What is needed:
Everything in the listing below except the pictures should be reproduced exactly.

Data block:
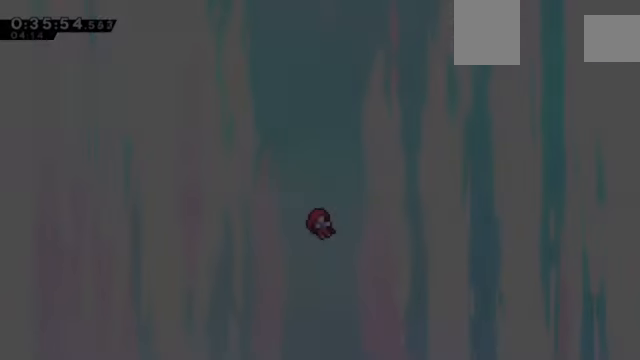
Gameplay with keyboard; each line is a JSON object with the keys held at the frame after it. "events" lists presses ("down") and releases ("up") of "a", "c", "d", "down", "e", "left", "q", "right", "s", "up", "w", "x" and "z" between this image and that frame as [ms after this image, input, new state], when the widget could be followed in between. No other keys are recorded. Mouse input is not recorded.
{"keys": [], "events": []}
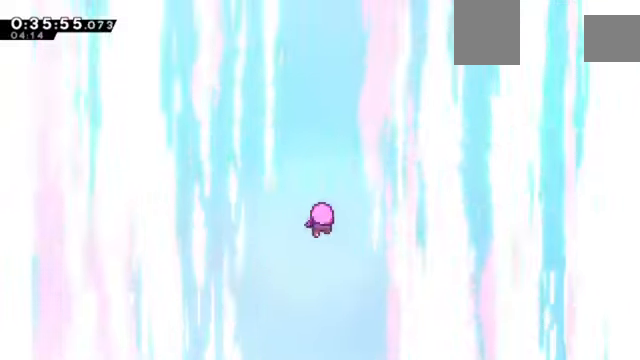
{"keys": [], "events": []}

Answer box:
Gameplay with keyboard; each line is a JSON object with the keys held at the frame after it. "events" lists presses ("down") and releases ("up") of "a", "c", "d", "down", "e", "left", "q", "right", "s", "up", "w", "x" and "z" between this image and that frame as [ms after this image, input, new state], when the widget could be followed in between. No other keys are recorded. Mouse input is not recorded.
{"keys": [], "events": []}
{"keys": [], "events": []}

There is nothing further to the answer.